Ротшильд лично приехал за гостем в собственном экипаже, запряженном породистыми жеребцами из собственной конюшни.
– Месье барон, – приветствовал иностранец банкира.
– Сеньор Бертони! – приподнял цилиндр в ответ Ротшильд.
– О, нет, теперь мистер Джеймс Бёртон. Увы, Рим мне пришлось сменить на туманный Лондон.
– И в чем причина? Если это не секрет.
– Никакого секрета. Сын моего брата оказался самым настоящим карбонарием. Фамилия Бертони оказалась на слуху, и я, на время пока утихнет скандал, покинул Рим. Зато у меня появилась возможность посетить Всемирную выставку.
– Я с удовольствием вам ее покажу. Там есть на что посмотреть.
– Вы окажите мне любезность.
Выставка действительно производила впечатление еще до подхода к ней. Все Марсовое поле, которое в то время было шире, чем в 21-веке, было занято различными объектами и строениями на территории между проспектами Бурдоне и Сюфран от самой Сены и до комплекса зданий Военного министерства. Чего только здесь не было и китайская пагода, и египетский храм, русская изба и вполне себе работающие маяк и нефтяная вышка, великое множество удивительных вещей со всех краев света. А посреди всего этого находился гигантский овал центрального павильона.
В русском отделе Ротшильд и Бёртон отведали блины, расстегаи, окрошку и ботвинью, которые разносили настоящие московские polovye и барышни в sarafan и kokoshnik. Гостям как деликатес предлагалась паюсная икра, но большинству посетителей икра не понравилась. Потом подержали в руках диковинку, большой кусок урановой руды. Желающие могли договориться со служащими русского отдела о покупке маленьких камушков урана. На глазах Ротшильда и Бёртона, один франт купил такой камушек. После чего с видом знатока заявил своей молоденькой спутнице, что уран обладает лечебными свойствами, и он установит его в оголовье кровати. И начал нашептывать красавице что-то, что вызвало у той румянец на прелестных щечках.
Во французском отделе у стенда какого-то толи гравера, толи художника из Меца внимание Бёртона привлек спор двух молодых людей, француза и немца. Худощавый француз, с бледным и нервным лицом, типичный парижский поэт или писатель, яро отстаивал превосходство всего французского. Немец опровергал его с нордическим спокойствием, сыпля цитатами из признанных авторов прошлого, легко переходя с немецкого на французский или английский, а с итальянского на латынь. Но половина его словесных выпадов пропадала втуне. Ибо француз признавал только родной язык, с горем пополам понимал латынь и полностью игнорировал англо-саксонские языки.

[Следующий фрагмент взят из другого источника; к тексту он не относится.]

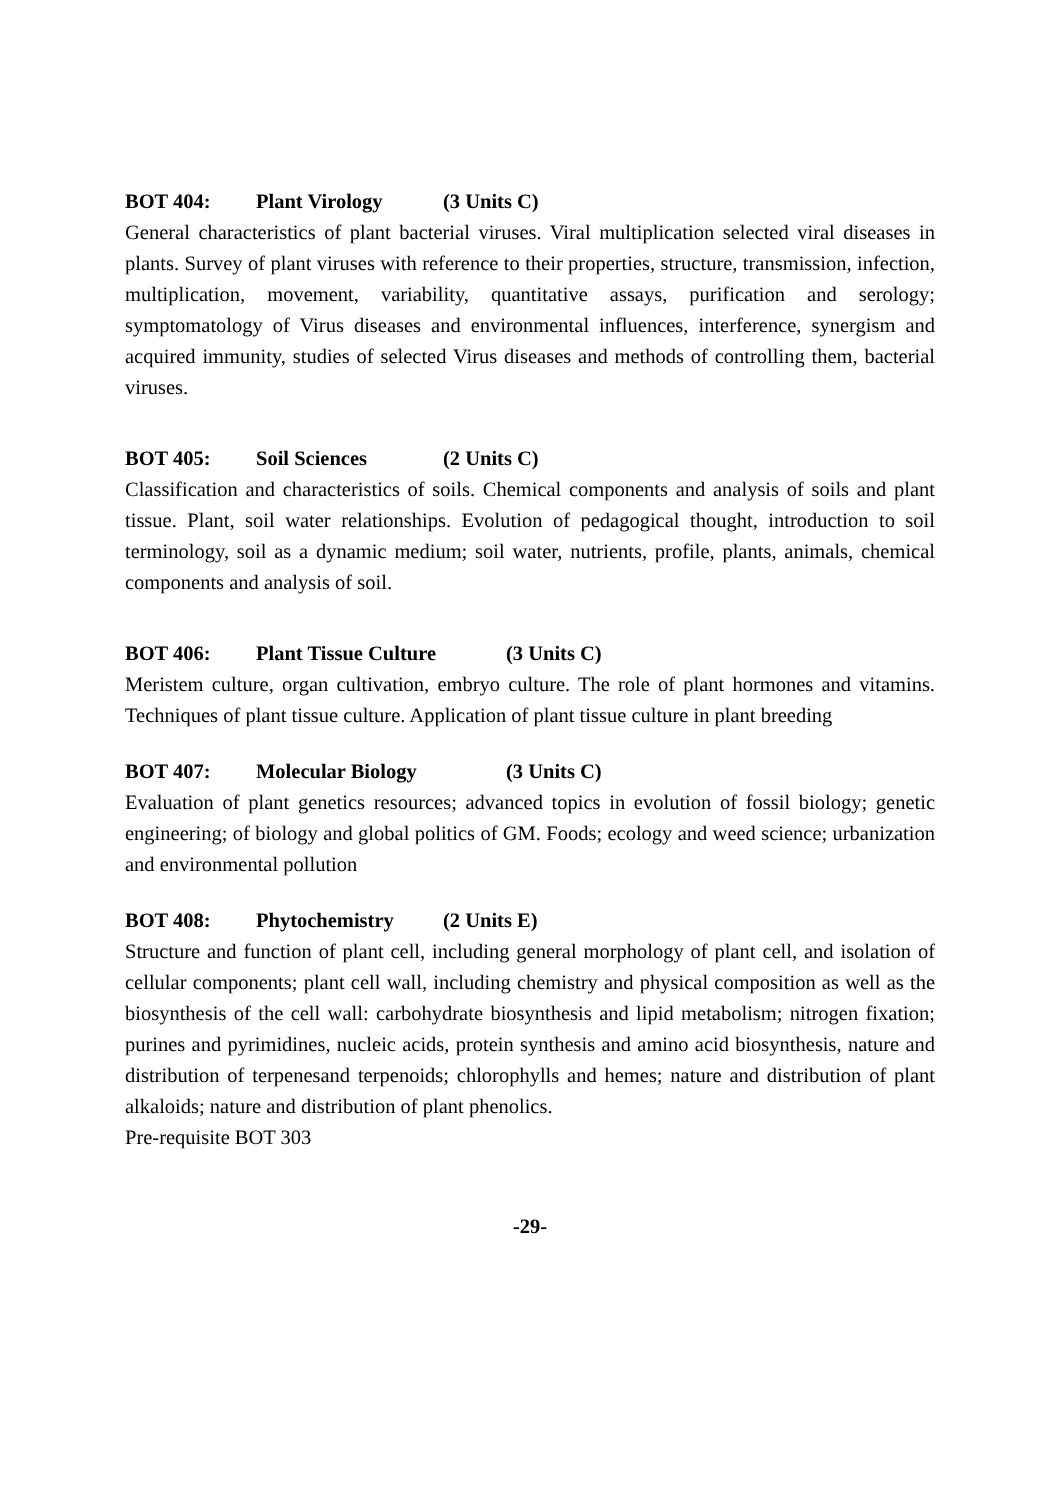BOT 404: Plant Virology (3 Units C)
General characteristics of plant bacterial viruses. Viral multiplication selected viral diseases in plants. Survey of plant viruses with reference to their properties, structure, transmission, infection, multiplication, movement, variability, quantitative assays, purification and serology; symptomatology of Virus diseases and environmental influences, interference, synergism and acquired immunity, studies of selected Virus diseases and methods of controlling them, bacterial viruses.
BOT 405: Soil Sciences (2 Units C)
Classification and characteristics of soils. Chemical components and analysis of soils and plant tissue. Plant, soil water relationships. Evolution of pedagogical thought, introduction to soil terminology, soil as a dynamic medium; soil water, nutrients, profile, plants, animals, chemical components and analysis of soil.
BOT 406: Plant Tissue Culture (3 Units C)
Meristem culture, organ cultivation, embryo culture. The role of plant hormones and vitamins. Techniques of plant tissue culture. Application of plant tissue culture in plant breeding
BOT 407: Molecular Biology (3 Units C)
Evaluation of plant genetics resources; advanced topics in evolution of fossil biology; genetic engineering; of biology and global politics of GM. Foods; ecology and weed science; urbanization and environmental pollution
BOT 408: Phytochemistry (2 Units E)
Structure and function of plant cell, including general morphology of plant cell, and isolation of cellular components; plant cell wall, including chemistry and physical composition as well as the biosynthesis of the cell wall: carbohydrate biosynthesis and lipid metabolism; nitrogen fixation; purines and pyrimidines, nucleic acids, protein synthesis and amino acid biosynthesis, nature and distribution of terpenesand terpenoids; chlorophylls and hemes; nature and distribution of plant alkaloids; nature and distribution of plant phenolics.
Pre-requisite BOT 303
-29-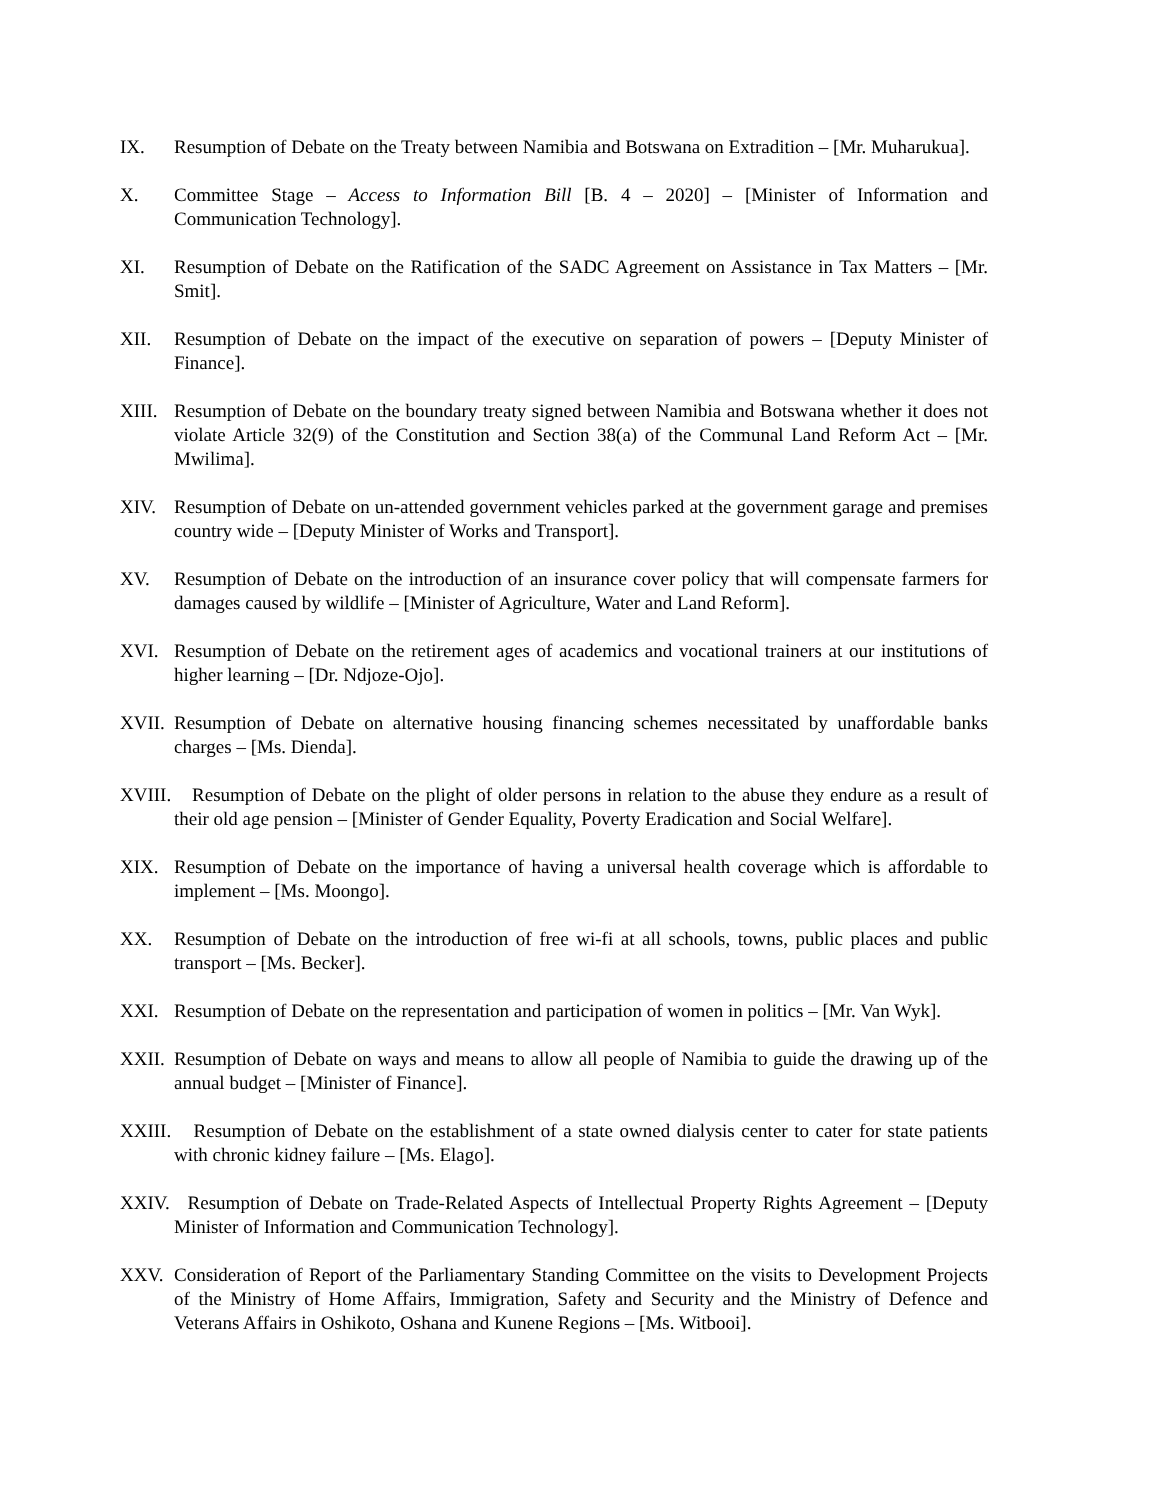IX. Resumption of Debate on the Treaty between Namibia and Botswana on Extradition – [Mr. Muharukua].
X. Committee Stage – Access to Information Bill [B. 4 – 2020] – [Minister of Information and Communication Technology].
XI. Resumption of Debate on the Ratification of the SADC Agreement on Assistance in Tax Matters – [Mr. Smit].
XII. Resumption of Debate on the impact of the executive on separation of powers – [Deputy Minister of Finance].
XIII. Resumption of Debate on the boundary treaty signed between Namibia and Botswana whether it does not violate Article 32(9) of the Constitution and Section 38(a) of the Communal Land Reform Act – [Mr. Mwilima].
XIV. Resumption of Debate on un-attended government vehicles parked at the government garage and premises country wide – [Deputy Minister of Works and Transport].
XV. Resumption of Debate on the introduction of an insurance cover policy that will compensate farmers for damages caused by wildlife – [Minister of Agriculture, Water and Land Reform].
XVI. Resumption of Debate on the retirement ages of academics and vocational trainers at our institutions of higher learning – [Dr. Ndjoze-Ojo].
XVII. Resumption of Debate on alternative housing financing schemes necessitated by unaffordable banks charges – [Ms. Dienda].
XVIII. Resumption of Debate on the plight of older persons in relation to the abuse they endure as a result of their old age pension – [Minister of Gender Equality, Poverty Eradication and Social Welfare].
XIX. Resumption of Debate on the importance of having a universal health coverage which is affordable to implement – [Ms. Moongo].
XX. Resumption of Debate on the introduction of free wi-fi at all schools, towns, public places and public transport – [Ms. Becker].
XXI. Resumption of Debate on the representation and participation of women in politics – [Mr. Van Wyk].
XXII. Resumption of Debate on ways and means to allow all people of Namibia to guide the drawing up of the annual budget – [Minister of Finance].
XXIII. Resumption of Debate on the establishment of a state owned dialysis center to cater for state patients with chronic kidney failure – [Ms. Elago].
XXIV. Resumption of Debate on Trade-Related Aspects of Intellectual Property Rights Agreement – [Deputy Minister of Information and Communication Technology].
XXV. Consideration of Report of the Parliamentary Standing Committee on the visits to Development Projects of the Ministry of Home Affairs, Immigration, Safety and Security and the Ministry of Defence and Veterans Affairs in Oshikoto, Oshana and Kunene Regions – [Ms. Witbooi].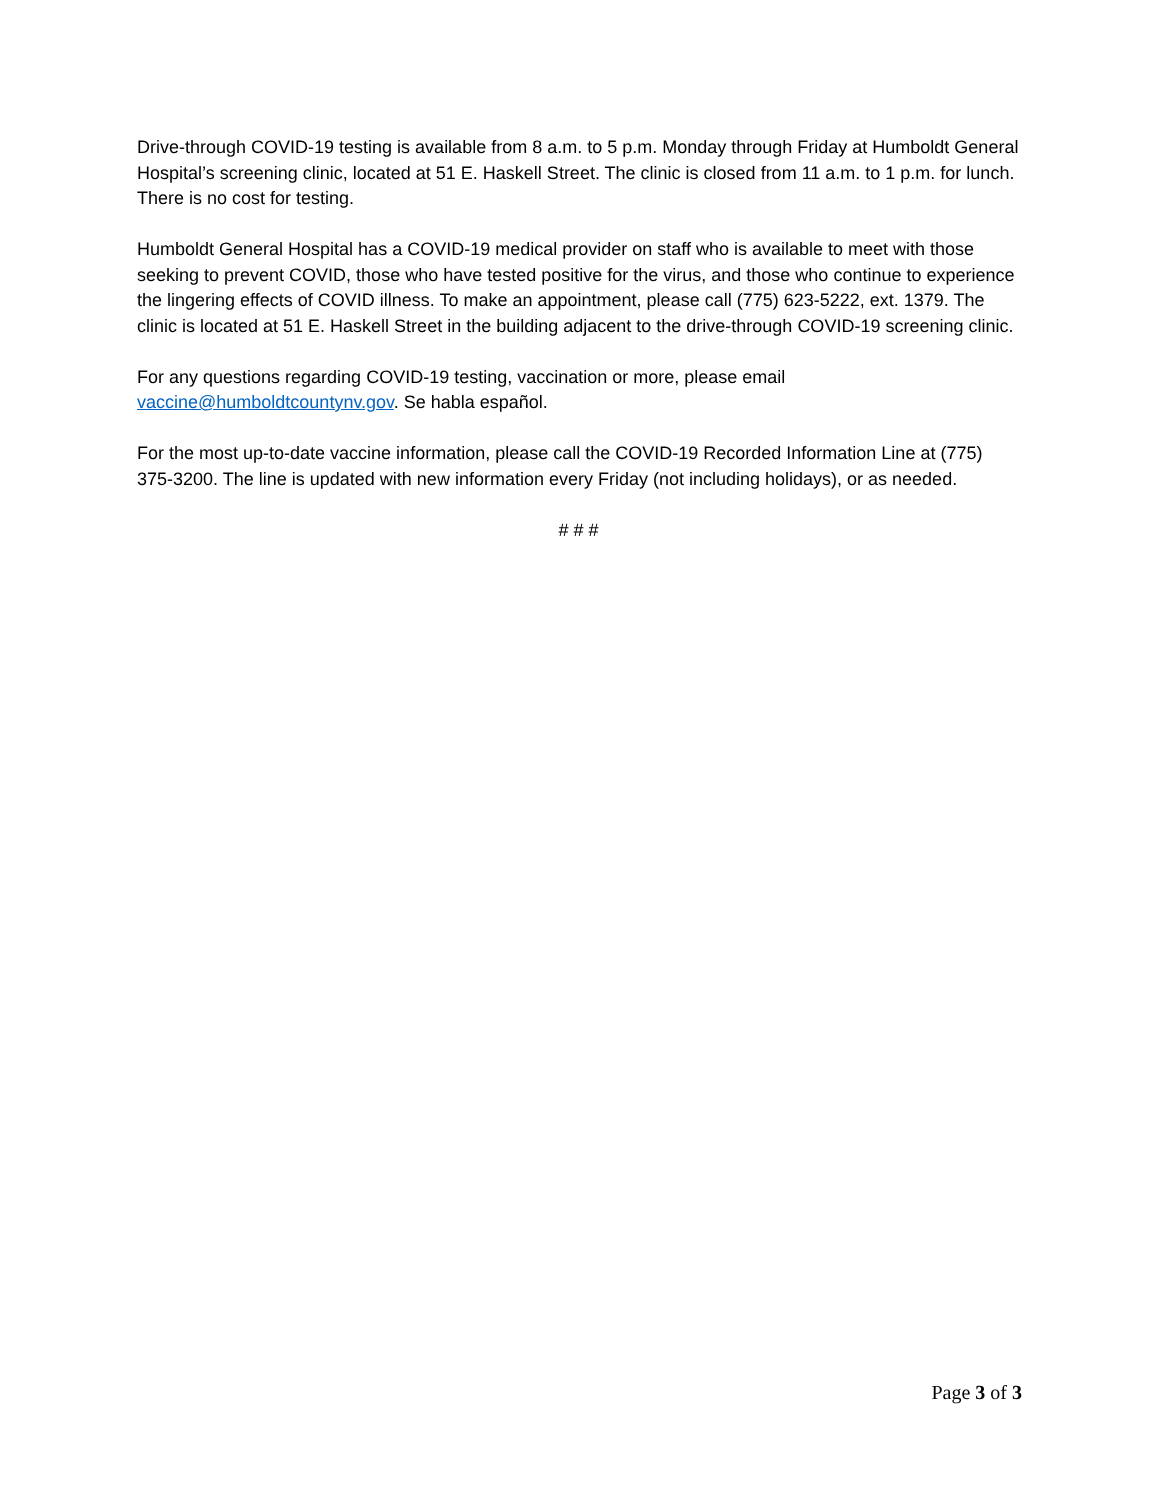Drive-through COVID-19 testing is available from 8 a.m. to 5 p.m. Monday through Friday at Humboldt General Hospital’s screening clinic, located at 51 E. Haskell Street. The clinic is closed from 11 a.m. to 1 p.m. for lunch. There is no cost for testing.
Humboldt General Hospital has a COVID-19 medical provider on staff who is available to meet with those seeking to prevent COVID, those who have tested positive for the virus, and those who continue to experience the lingering effects of COVID illness. To make an appointment, please call (775) 623-5222, ext. 1379. The clinic is located at 51 E. Haskell Street in the building adjacent to the drive-through COVID-19 screening clinic.
For any questions regarding COVID-19 testing, vaccination or more, please email vaccine@humboldtcountynv.gov. Se habla español.
For the most up-to-date vaccine information, please call the COVID-19 Recorded Information Line at (775) 375-3200. The line is updated with new information every Friday (not including holidays), or as needed.
# # #
Page 3 of 3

– Internationale, – произнес, улыбнувшись, Бёртон, повторив самое популярное в этом парижском сезоне слово.
В прусском павильоне англо-итальянец осмотрел пушки Круппа. У одной из них, монструозного вида осадной пушки, Бёртон спросил банкира:
– Как вы думаете, что будет, если снаряд из такого чудовища попадет, скажем, в гостиницу, в которой я остановился?
– Будем надеяться, что этим пушкам никогда не придется стрелять, – ответил Ротшильд. – Тем более по Парижу.
– И, тем не менее, буду благодарен, если вы, опишете действие такого снаряда.
– Если увижу. В чем искренне сомневаюсь.
– Не если, когда увидите, – заявил Бёртон, и тутже выразил желание прогуляться по Парижу.
– Что сказать, – говорил итальянский гость по пути к Дому Инвалидов. – Все эти работы, проделанные бароном Османом в преддверии Всемирной выставки, весьма впечатляют. Это совсем другой Париж, чем был в дни моей юности. Жалко только, что барон варварски поступил с застройкой своих предшественников. Больше нет Парижа рыцарей и мушкетеров. Увы.
– Новое всегда стоит на фундаменте из руин прошлого. Тем более, что император, давая полномочия барону Осману, думал о более приземленных вещах, чем сохранение памятников архитектуры.
– Это заметно. Бедняки вытеснены на окраины и не оскорбляют своим видом взоры новых хозяев жизни.
– С точки зрения императора, важней что это снизило риск волнений. Центр Парижа избавлен от нелояльных элементов. А широта бульваров преследует двойную цель. Войска легко направить в любую точку столицы. И на широких проспектах невозможно устроить баррикады.
– Все это логично и справедливо, – согласился итальянец. – Но что император будет делать, если войск в Париже не окажется?